- **Assignment**
What lines in the listing include "然后选择"? Return a copy of each.
-------- Material for this exercise --------
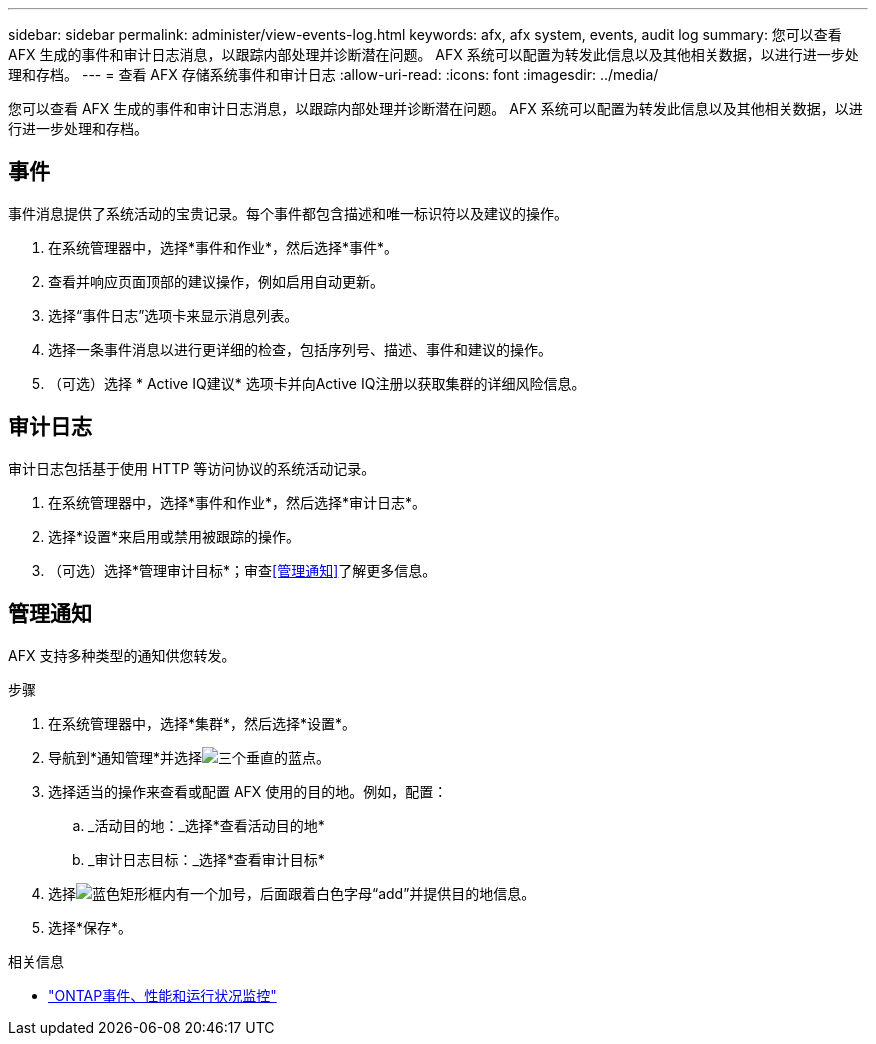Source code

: ---
sidebar: sidebar 
permalink: administer/view-events-log.html 
keywords: afx, afx system, events, audit log 
summary: 您可以查看 AFX 生成的事件和审计日志消息，以跟踪内部处理并诊断潜在问题。  AFX 系统可以配置为转发此信息以及其他相关数据，以进行进一步处理和存档。 
---
= 查看 AFX 存储系统事件和审计日志
:allow-uri-read: 
:icons: font
:imagesdir: ../media/


[role="lead"]
您可以查看 AFX 生成的事件和审计日志消息，以跟踪内部处理并诊断潜在问题。  AFX 系统可以配置为转发此信息以及其他相关数据，以进行进一步处理和存档。



== 事件

事件消息提供了系统活动的宝贵记录。每个事件都包含描述和唯一标识符以及建议的操作。

. 在系统管理器中，选择*事件和作业*，然后选择*事件*。
. 查看并响应页面顶部的建议操作，例如启用自动更新。
. 选择“事件日志”选项卡来显示消息列表。
. 选择一条事件消息以进行更详细的检查，包括序列号、描述、事件和建议的操作。
. （可选）选择 * Active IQ建议* 选项卡并向Active IQ注册以获取集群的详细风险信息。




== 审计日志

审计日志包括基于使用 HTTP 等访问协议的系统活动记录。

. 在系统管理器中，选择*事件和作业*，然后选择*审计日志*。
. 选择*设置*来启用或禁用被跟踪的操作。
. （可选）选择*管理审计目标*；审查<<管理通知>>了解更多信息。




== 管理通知

AFX 支持多种类型的通知供您转发。

.步骤
. 在系统管理器中，选择*集群*，然后选择*设置*。
. 导航到*通知管理*并选择image:icon_kabob.gif["三个垂直的蓝点"]。
. 选择适当的操作来查看或配置 AFX 使用的目的地。例如，配置：
+
.. _活动目的地：_选择*查看活动目的地*
.. _审计日志目标：_选择*查看审计目标*


. 选择image:icon_add_blue_bg.png["蓝色矩形框内有一个加号，后面跟着白色字母“add”"]并提供目的地信息。
. 选择*保存*。


.相关信息
* https://docs.netapp.com/us-en/ontap/event-performance-monitoring/index.html["ONTAP事件、性能和运行状况监控"^]

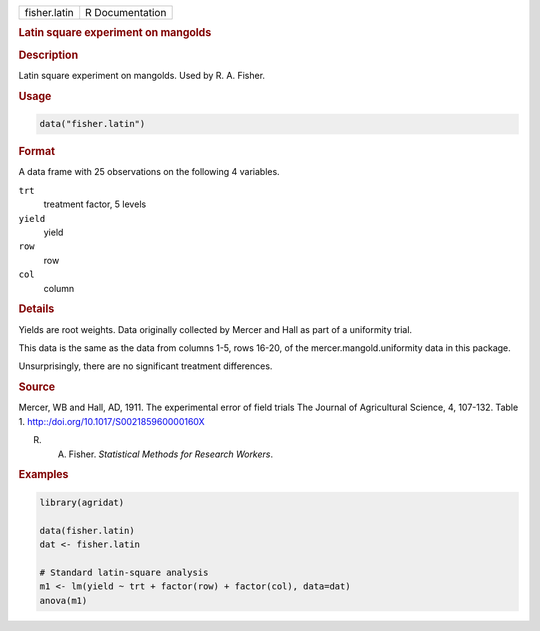 .. container::

   .. container::

      ============ ===============
      fisher.latin R Documentation
      ============ ===============

      .. rubric:: Latin square experiment on mangolds
         :name: latin-square-experiment-on-mangolds

      .. rubric:: Description
         :name: description

      Latin square experiment on mangolds. Used by R. A. Fisher.

      .. rubric:: Usage
         :name: usage

      .. code:: R

         data("fisher.latin")

      .. rubric:: Format
         :name: format

      A data frame with 25 observations on the following 4 variables.

      ``trt``
         treatment factor, 5 levels

      ``yield``
         yield

      ``row``
         row

      ``col``
         column

      .. rubric:: Details
         :name: details

      Yields are root weights. Data originally collected by Mercer and
      Hall as part of a uniformity trial.

      This data is the same as the data from columns 1-5, rows 16-20, of
      the mercer.mangold.uniformity data in this package.

      Unsurprisingly, there are no significant treatment differences.

      .. rubric:: Source
         :name: source

      Mercer, WB and Hall, AD, 1911. The experimental error of field
      trials The Journal of Agricultural Science, 4, 107-132. Table 1.
      http::/doi.org/10.1017/S002185960000160X

      R. A. Fisher. *Statistical Methods for Research Workers*.

      .. rubric:: Examples
         :name: examples

      .. code:: R

         library(agridat)

         data(fisher.latin)
         dat <- fisher.latin

         # Standard latin-square analysis
         m1 <- lm(yield ~ trt + factor(row) + factor(col), data=dat)
         anova(m1)
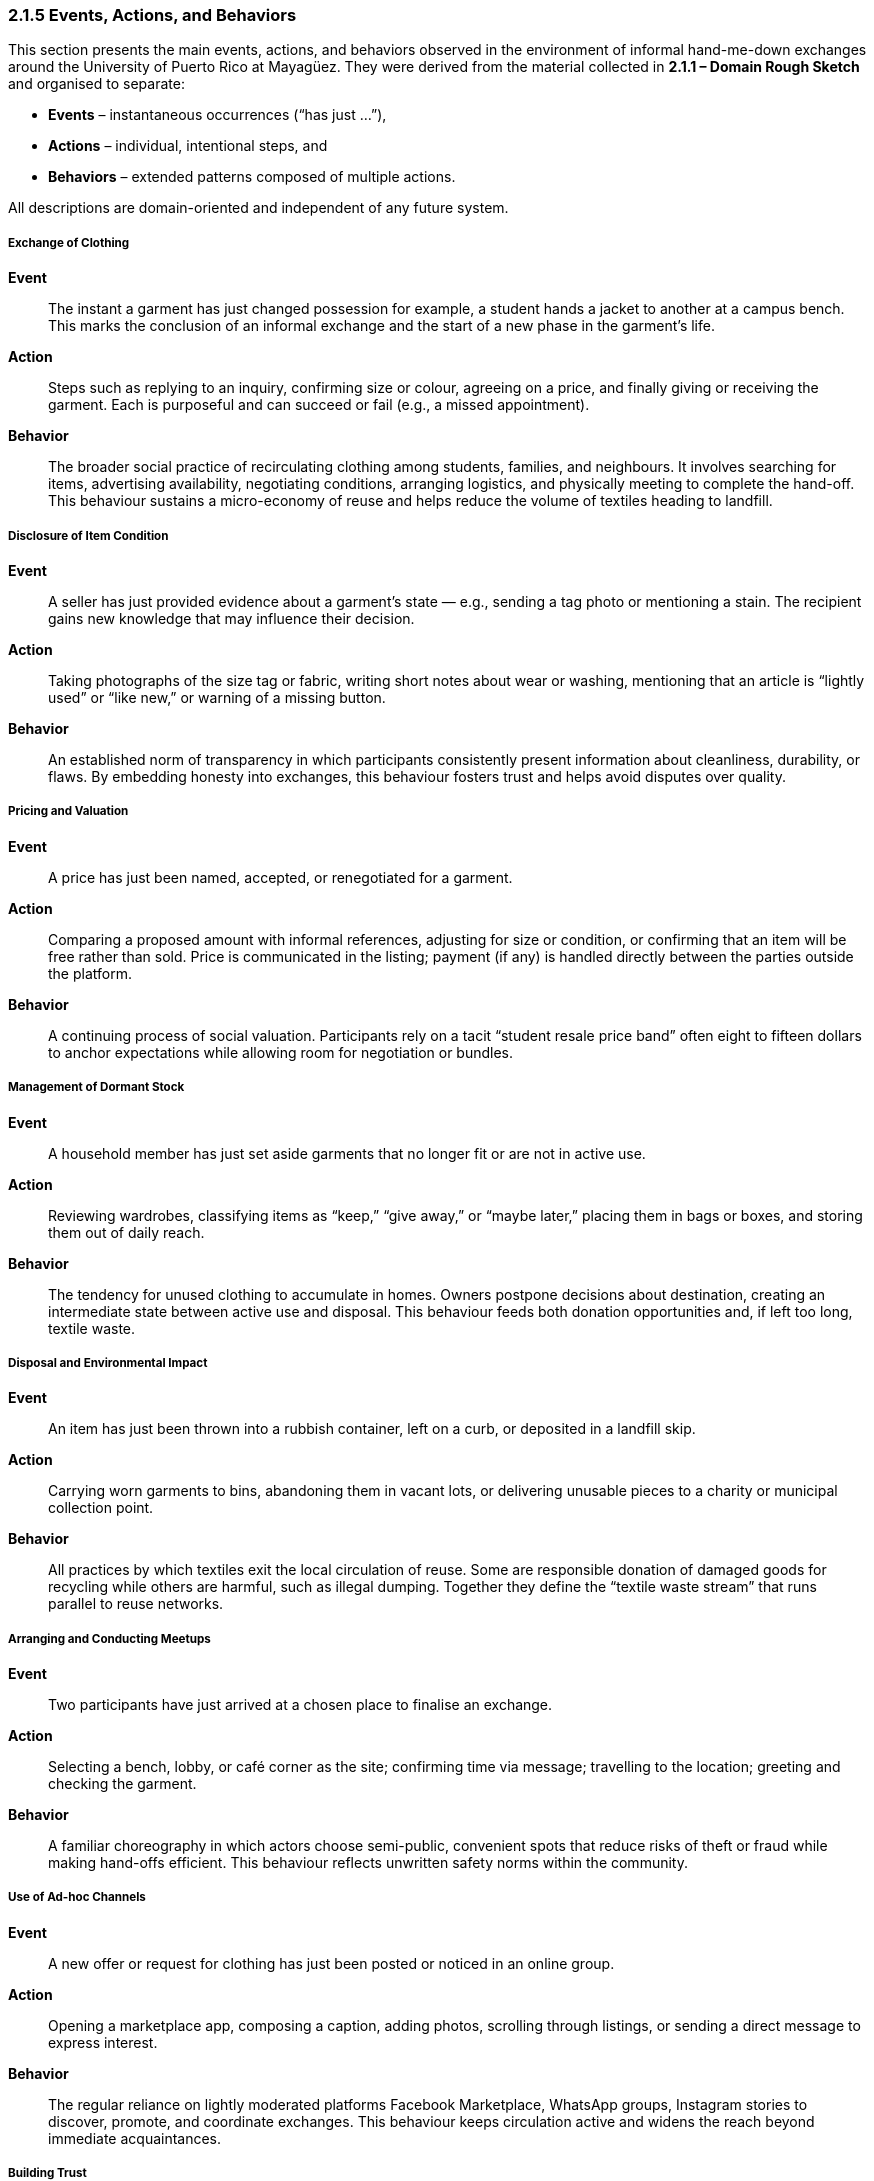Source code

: === *2.1.5 Events, Actions, and Behaviors*
:location: Mayagüez, Puerto Rico (UPRM touchpoint)
:period: 2025

This section presents the main events, actions, and behaviors observed in the environment of informal hand-me-down exchanges around the University of Puerto Rico at Mayagüez. They were derived from the material collected in *2.1.1 – Domain Rough Sketch* and organised to separate:

* **Events** – instantaneous occurrences (“has just …”),  
* **Actions** – individual, intentional steps, and  
* **Behaviors** – extended patterns composed of multiple actions.

All descriptions are domain-oriented and independent of any future system.

===== Exchange of Clothing
*Event*::  
The instant a garment has just changed possession for example, a student hands a jacket to another at a campus bench. This marks the conclusion of an informal exchange and the start of a new phase in the garment’s life.

*Action*::  
Steps such as replying to an inquiry, confirming size or colour, agreeing on a price, and finally giving or receiving the garment. Each is purposeful and can succeed or fail (e.g., a missed appointment).

*Behavior*::  
The broader social practice of recirculating clothing among students, families, and neighbours. It involves searching for items, advertising availability, negotiating conditions, arranging logistics, and physically meeting to complete the hand-off. This behaviour sustains a micro-economy of reuse and helps reduce the volume of textiles heading to landfill.

===== Disclosure of Item Condition
*Event*::  
A seller has just provided evidence about a garment’s state — e.g., sending a tag photo or mentioning a stain. The recipient gains new knowledge that may influence their decision.

*Action*::  
Taking photographs of the size tag or fabric, writing short notes about wear or washing, mentioning that an article is “lightly used” or “like new,” or warning of a missing button.

*Behavior*::  
An established norm of transparency in which participants consistently present information about cleanliness, durability, or flaws. By embedding honesty into exchanges, this behaviour fosters trust and helps avoid disputes over quality.

===== Pricing and Valuation
*Event*::  
A price has just been named, accepted, or renegotiated for a garment.

*Action*::  
Comparing a proposed amount with informal references, adjusting for size or condition, or confirming that an item will be free rather than sold. Price is communicated in the listing; payment (if any) is handled directly between the parties outside the platform.

*Behavior*::  
A continuing process of social valuation. Participants rely on a tacit “student resale price band” often eight to fifteen dollars to anchor expectations while allowing room for negotiation or bundles.

===== Management of Dormant Stock
*Event*::  
A household member has just set aside garments that no longer fit or are not in active use.

*Action*::  
Reviewing wardrobes, classifying items as “keep,” “give away,” or “maybe later,” placing them in bags or boxes, and storing them out of daily reach.

*Behavior*::  
The tendency for unused clothing to accumulate in homes. Owners postpone decisions about destination, creating an intermediate state between active use and disposal. This behaviour feeds both donation opportunities and, if left too long, textile waste.

===== Disposal and Environmental Impact
*Event*::  
An item has just been thrown into a rubbish container, left on a curb, or deposited in a landfill skip.

*Action*::  
Carrying worn garments to bins, abandoning them in vacant lots, or delivering unusable pieces to a charity or municipal collection point.

*Behavior*::  
All practices by which textiles exit the local circulation of reuse. Some are responsible donation of damaged goods for recycling while others are harmful, such as illegal dumping. Together they define the “textile waste stream” that runs parallel to reuse networks.

===== Arranging and Conducting Meetups
*Event*::  
Two participants have just arrived at a chosen place to finalise an exchange.

*Action*::  
Selecting a bench, lobby, or café corner as the site; confirming time via message; travelling to the location; greeting and checking the garment.

*Behavior*::  
A familiar choreography in which actors choose semi-public, convenient spots that reduce risks of theft or fraud while making hand-offs efficient. This behaviour reflects unwritten safety norms within the community.

===== Use of Ad-hoc Channels
*Event*::  
A new offer or request for clothing has just been posted or noticed in an online group.

*Action*::  
Opening a marketplace app, composing a caption, adding photos, scrolling through listings, or sending a direct message to express interest.

*Behavior*::  
The regular reliance on lightly moderated platforms Facebook Marketplace, WhatsApp groups, Instagram stories to discover, promote, and coordinate exchanges. This behaviour keeps circulation active and widens the reach beyond immediate acquaintances.

===== Building Trust
*Event*::  
A participant has just received a reassuring sign, such as recognising a familiar name, seeing unedited pictures, or receiving a message in their preferred language.

*Action*::  
Choosing clear, well-lit photos; greeting bilingually (Spanish/English); mentioning mutual contacts or personal references to confirm credibility.

*Behavior*::  
The underlying social effort to manage uncertainty in face-to-face swaps. By scanning cues of reliability, people decide whether to meet and complete a transaction. Trust-building behaviours make the informal market viable despite the lack of formal guarantees.

===== Responding to Seasonal Demand
*Event*::  
Interest in a category of garment (e.g., uniforms, sweaters, raincoats) has just increased due to academic or weather cycles.

*Action*::  
Sorting and preparing clothes needed for the coming semester, advertising jackets before the rainy season, or searching for graduation attire.

*Behavior*::  
A cyclical pattern in which attention to certain garments rises and falls. Back-to-school weeks, semester openings, and cooler months create pulses of activity, stimulating donations, sales, and borrowing at predictable times.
--------
- **Solution to the problem**
. 在系统管理器中，选择*事件和作业*，然后选择*事件*。
. 在系统管理器中，选择*事件和作业*，然后选择*审计日志*。
. 在系统管理器中，选择*集群*，然后选择*设置*。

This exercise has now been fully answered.